A Colorado native, Hayden entered the University of Denver as an engineering major, but soon discovered that he wasn’t temperamentally suited to all that reality. He switched to physics and went on to earn his B.S., M.S., and Ph.D. at DU.
On receiving his Ph.D., he went to the University of Connecticut where he spent 32 years doing teaching and research. He did accelerator-based atomic physics, including measurements of cross-sections for various processes, measurements of energy loss in atomic collisions and of lifetimes of excited states, beam-foil spectroscopy, and ion implantation. He also performed a Trouton-Noble experiment that was 105 times as sensitive as the original.
Hayden is also editor of The Energy Advocate, a monthly newsletter promoting energy and technology, which in August 2017 begins its 22nd year of publication. He is the author of, among other publications, The Solar Fraud: Why Solar Energy Won’t Run the World (Vales Lake Publishing LLC, 2002, 2d edition 2005), A Primer on CO2 and Climate (Vales Lake Publishing LLC, 2007), A Primer on Renewable Energy (Vales Lake Publishing, LLC), and Bass Ackwards: How Climate Alarmists Confuse Cause with Effect (Vales Lake Publishing, LLC).

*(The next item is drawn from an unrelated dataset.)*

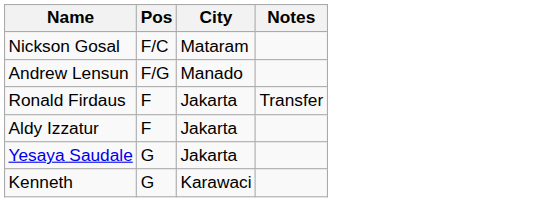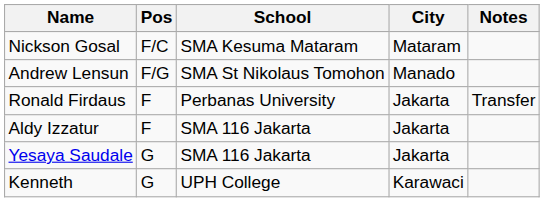+ column: School | SMA Kesuma Mataram | SMA St Nikolaus Tomohon | Perbanas University | SMA 116 Jakarta | SMA 116 Jakarta | UPH College
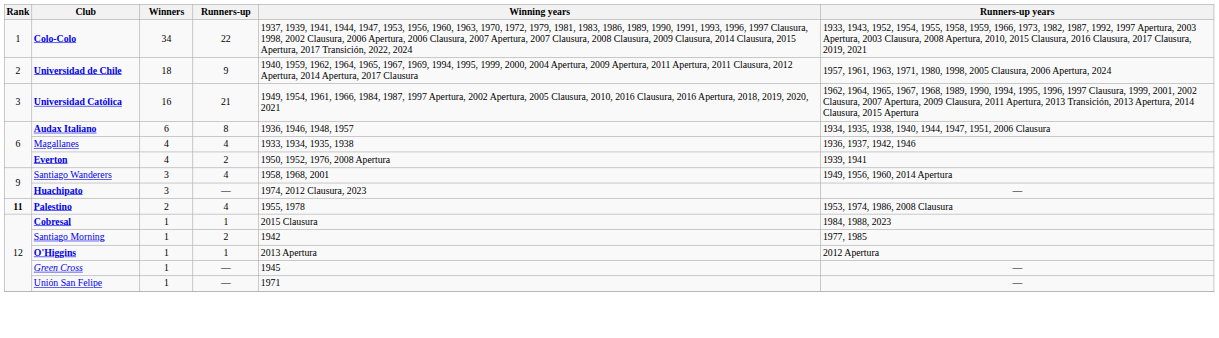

His research interests include ionic and atomic collisions, charge transfer, ionization, energy loss, energy-level crossings, ion-surface collisions, ion implantation, relativity considerations, and energy for society (fossil fuels, nuclear, hydro, wind, biomass, photovoltaics, solar heating). Upon early retirement in 1999, he returned to Pueblo, Colorado, where he continues to clast icons. He is a Policy Advisor to The Heartland Institute.